Some have searched the sea, believing the plane ran out of fuel.

Others think she survived a crash landing but died on a deserted island.

The conspiracy-minded claim Earhart survived and lived out her life under an assumed name as a New Jersey housewife.

There are even bizarre, out-of-this-world urban legends that she was captured by aliens on a UFO.

To US aviation buffs, she is still ‘Amelia’ and they talk about her as though she only went missing yesterday.

The 39-year-old pilot took off from Oakland, California, on June 1, 1937, on what was reported to be her last record flight.

Slim, almost boyish, reminding one of Katherine Hepburn, Amelia Earhart had been setting records for 10 years.

In 1932, she had set a solo record for her Atlantic crossing and earned the nickname of ‘Lady Lindy’, because her slim build and facial features resembled that of Charles Lindbergh.

A year later, she married New York publishing magnate, George Palmer Putnam.

A university graduate, Earhart spoke five languages.

When not flying, she spent most of her time on welfare work in the Boston slums.

Never satisfied with her records, she was always planning something greater.

This was to be IT – the ultimate in long distance flying! She wanted to be the first woman to fly around the world!

Navigator Fred Noonan, senior navigator of Pan American World Airlines, was considered as good as any in the United States.

He had already crossed the Pacific 18 times, directing the flight of the company’s famed China Clipper.

Their aircraft, a twin-engined Lockheed Electra, fast and sophisticated for its day, was well suited to the task.

They had reached Darwin, Northern Australia, 40 days after leaving Oakland.

Possibly to save weight for the long over-water legs to come, they had then unloaded their parachutes.

From Darwin, it was a short trip over to Lae.

New Guinea was the departing point for the most grueling leg of the flight – near 4600 kilometres over water to Howland Island, the longest ocean crossing ever attempted.

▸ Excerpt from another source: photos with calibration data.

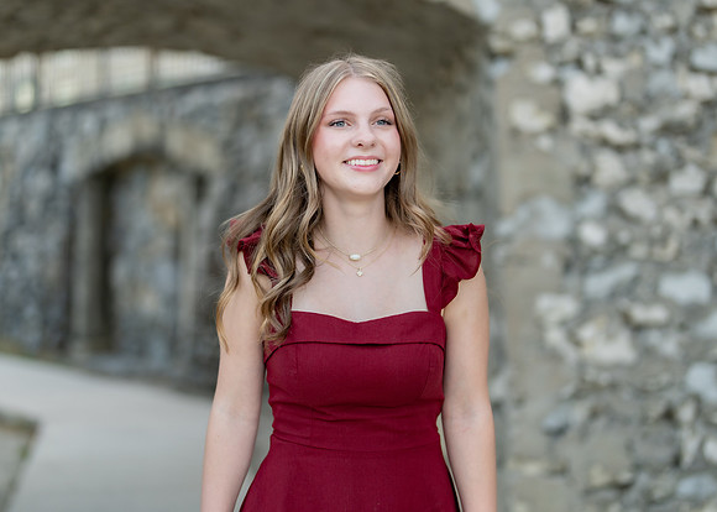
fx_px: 1271
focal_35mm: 62
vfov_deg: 22.8
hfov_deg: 31.5
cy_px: 225
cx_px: 351
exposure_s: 1/1000
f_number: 1.2
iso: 160
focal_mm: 50
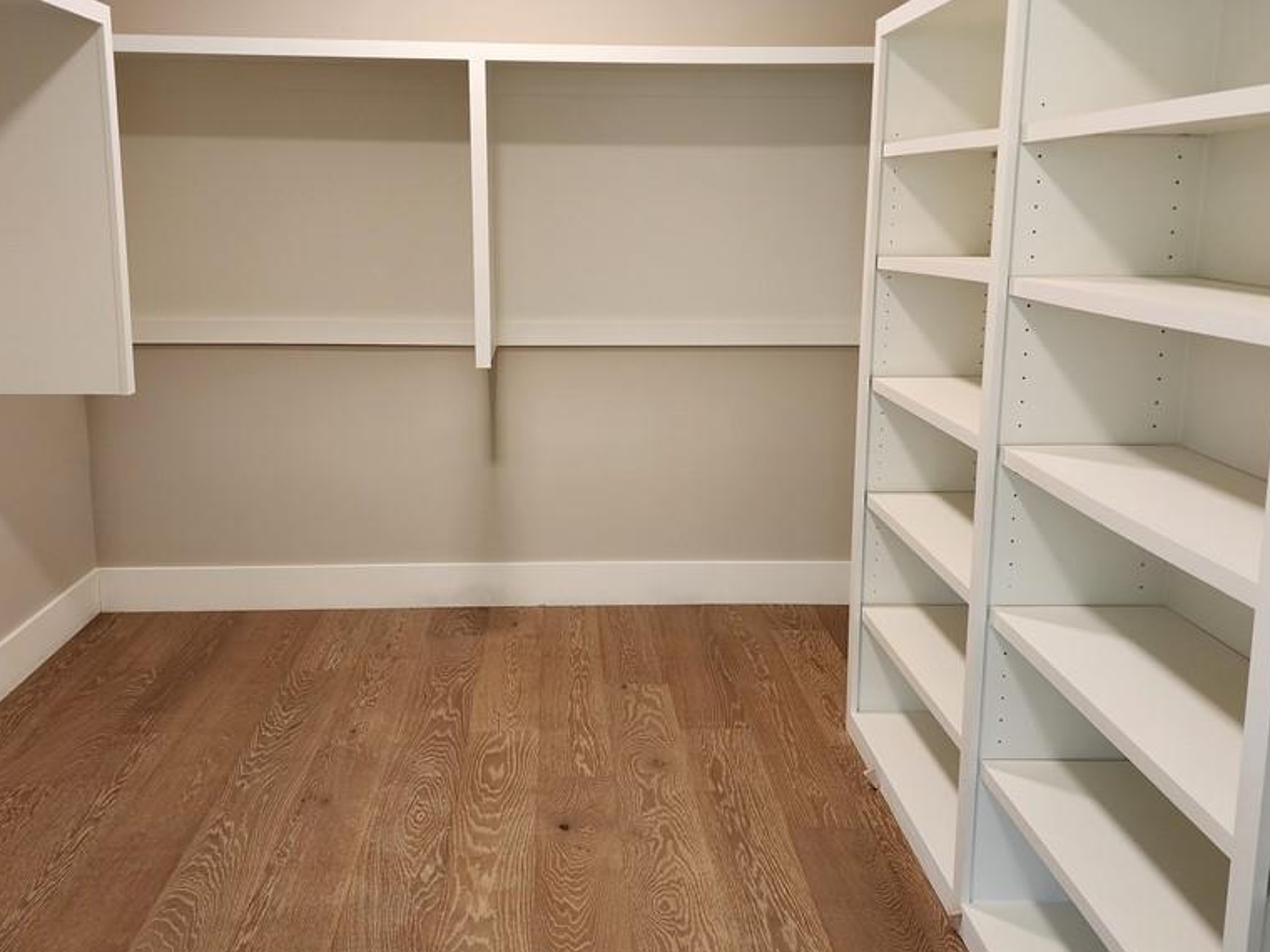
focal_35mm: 31
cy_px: 401
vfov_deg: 45.3
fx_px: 1137
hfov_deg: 58.3
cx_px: 608
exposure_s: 1/120
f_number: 1.8
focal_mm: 6.4
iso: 320
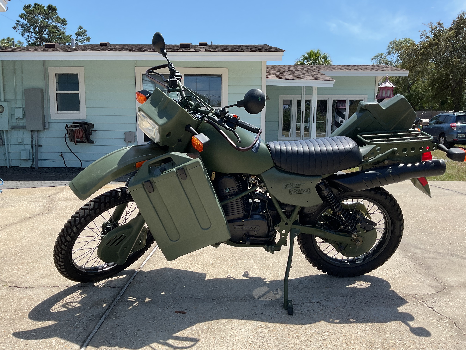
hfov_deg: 61.7
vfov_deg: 48.2
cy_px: 175
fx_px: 390
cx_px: 233
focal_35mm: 29
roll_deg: -0.3
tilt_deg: -6.6
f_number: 1.8
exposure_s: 1/1675
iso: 16
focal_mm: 3
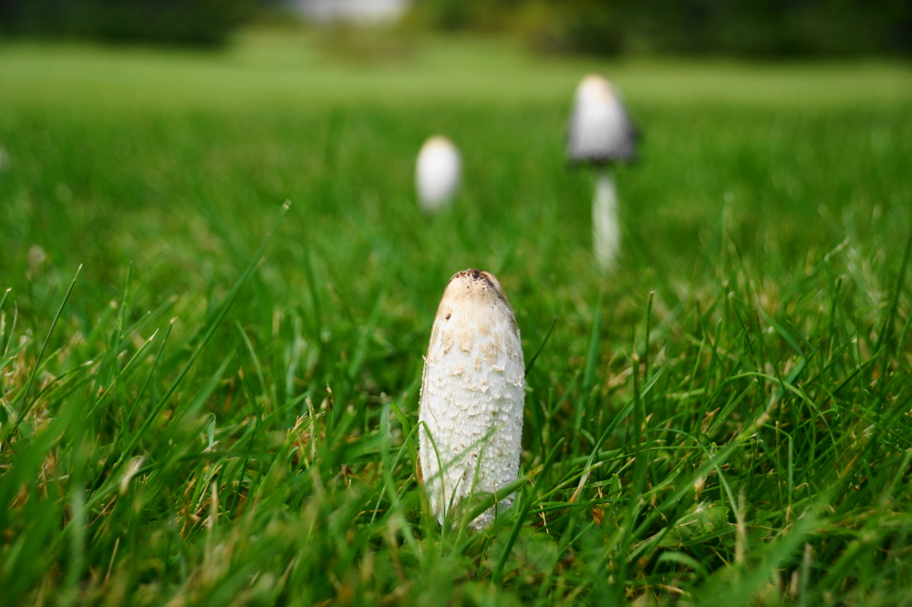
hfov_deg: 33.4
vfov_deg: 22.6
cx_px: 456
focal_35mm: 60
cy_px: 304
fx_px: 1519
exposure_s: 1/100
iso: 100
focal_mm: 40
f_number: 5
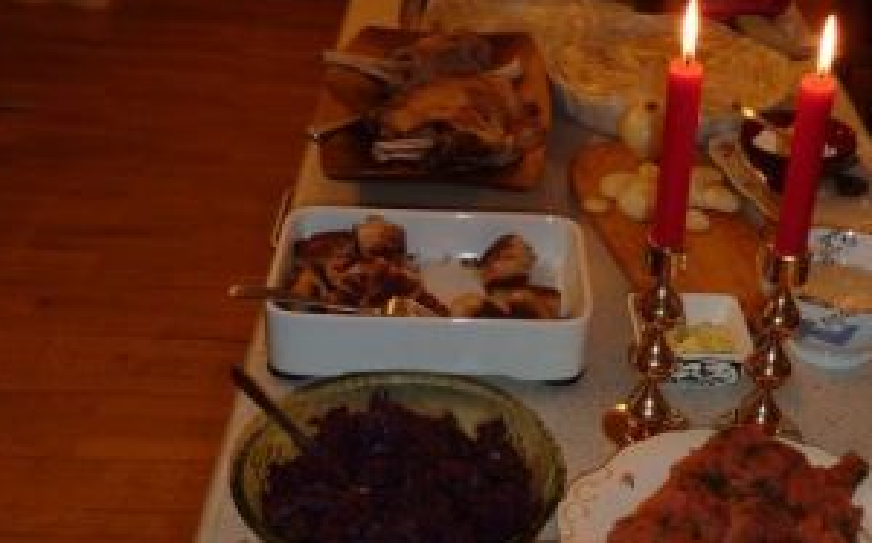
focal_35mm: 53
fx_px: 1259
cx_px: 619
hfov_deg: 37.6
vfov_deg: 24.3
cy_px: 351
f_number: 3.3
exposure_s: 1/30
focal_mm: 4.1
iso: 100
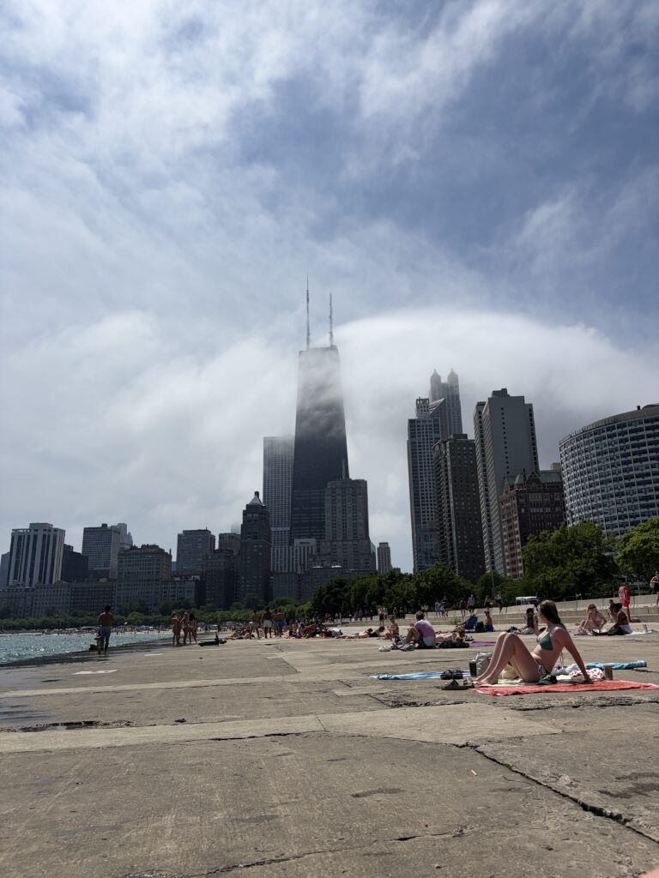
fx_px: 660
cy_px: 439
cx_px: 330
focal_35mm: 26
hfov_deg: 53.1
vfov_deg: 67.3
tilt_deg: +16.7
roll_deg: +0.8
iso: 50
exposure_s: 1/18519
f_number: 1.6
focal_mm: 5.96
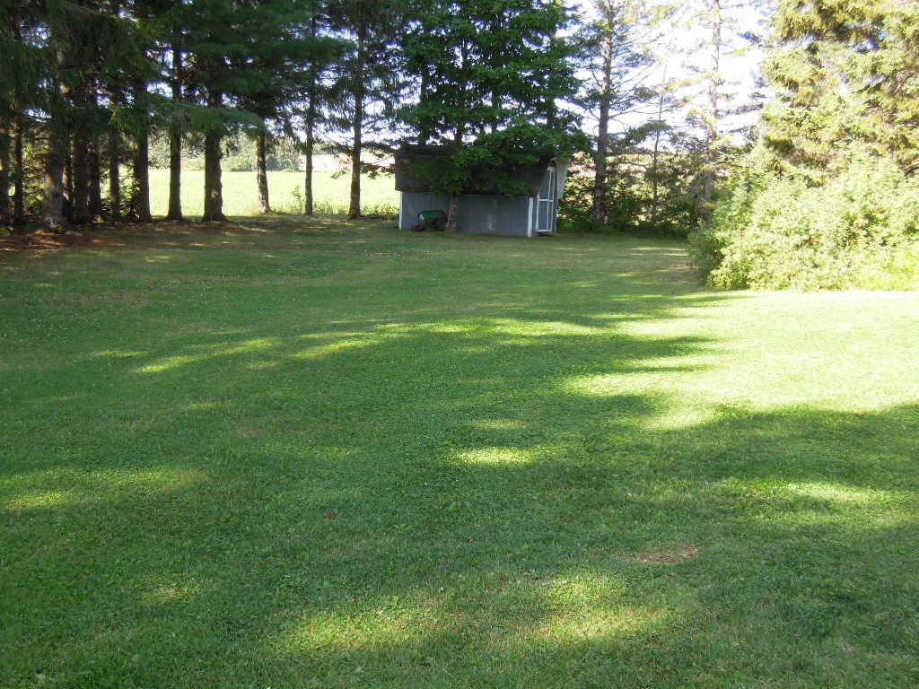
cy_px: 344
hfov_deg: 42.1
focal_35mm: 45
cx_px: 460
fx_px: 1195
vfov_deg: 32.2
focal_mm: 8.1
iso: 160
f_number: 3.5
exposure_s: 1/200
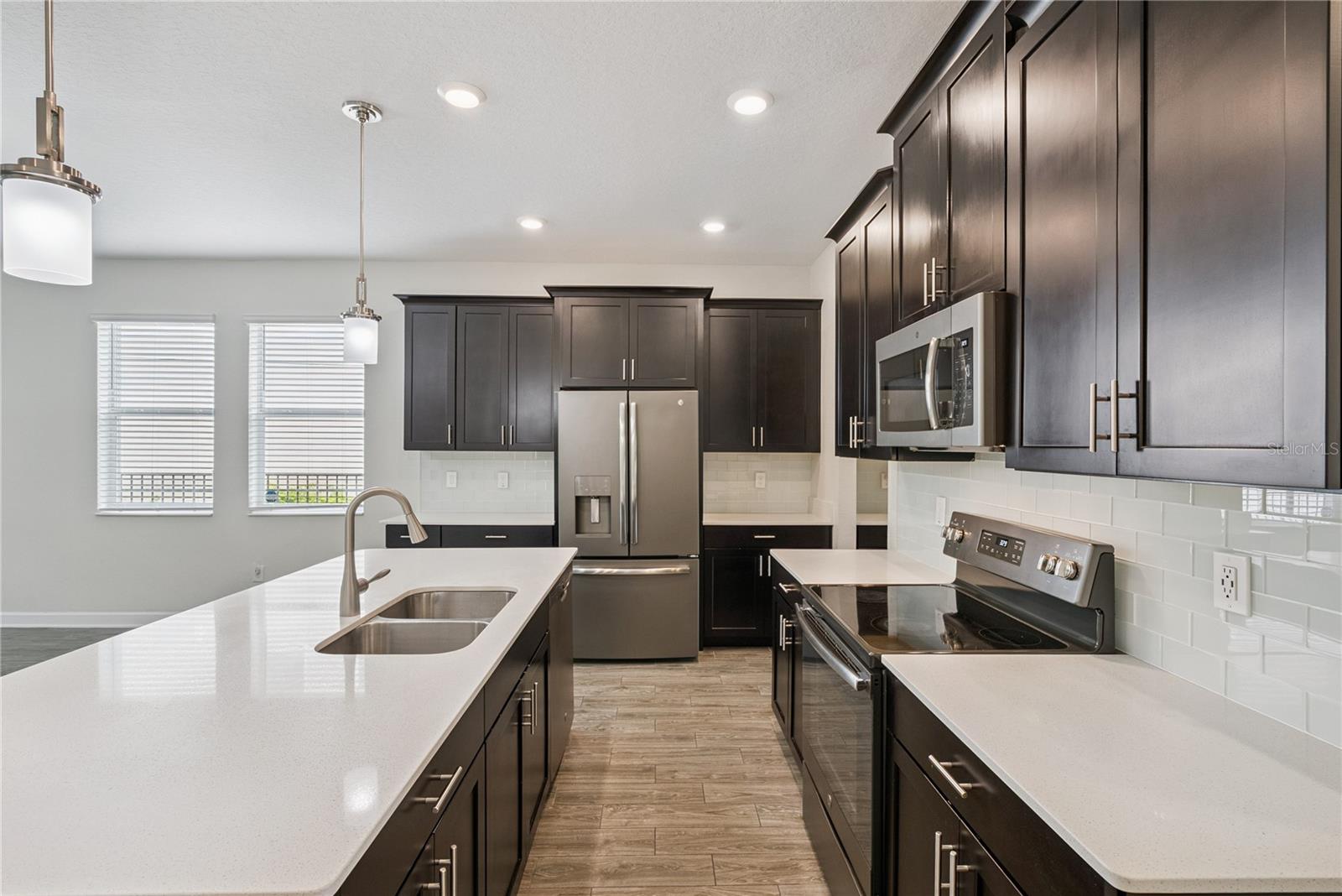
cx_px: 671
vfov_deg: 73.8
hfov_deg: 96.7
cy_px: 448
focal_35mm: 16
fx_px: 597
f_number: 9
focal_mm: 16
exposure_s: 1/50
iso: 1000
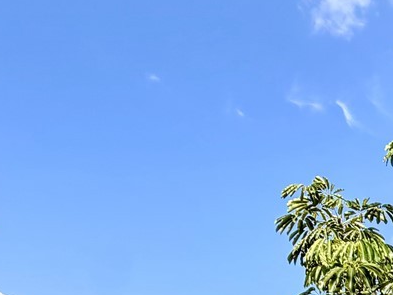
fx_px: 647
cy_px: 492
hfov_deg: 24.8
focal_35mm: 57
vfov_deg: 20.3
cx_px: 610
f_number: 2.2
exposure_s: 1/770
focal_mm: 2.22
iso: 32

Their destination was a speck of sand and coral in the mid-Pacific 2.5 kilometres long and just under a kilometer wide.

The Lockheed was to be the first aircraft to land on its newly-constructed airstrip. “Even with a first class navigator on board, it would be an incredible feat to find the island by celestial navigation and dead reckoning alone,” wrote Australian aviator and Earhart researcher Terry Gwynn-Jones in 1977.

“With an error of only one degree in reading, they would miss the island by 72 kilometres.

“Thus it was that the US government stationed the fleet tug Ontario half way along the route and the Coast Guard cutter Itasca at Howland.

“Besides voice communication radios, the Itasca had a radio direction finder and a radio beacon that could be picked up by the aircraft’s Bendix radio compass.

“Once the Lockheed got to within a few hundred kilometers of the island, the Itasca could guide them in.

“Or so it seemed!”

Earhart maintained radio contact with New Guinea, and then later the Itasca and Ontario, until this was lost.

Her last words were: “We are in a line of position 157-337. Will repeat this message on 6210. We are running north and south. We have only a half hour’s fuel and cannot see land.”

The message blasted through loud and clear over the radio of the United States Coast Guard ship Itasca.

The woman’s voice betrayed anxiety.

Quickly, the operator switched to the 6210 kilocycle band and waited for her call.

It never came.

Her silence was shrouded by the crackling of static interference out over the vast Pacific Ocean.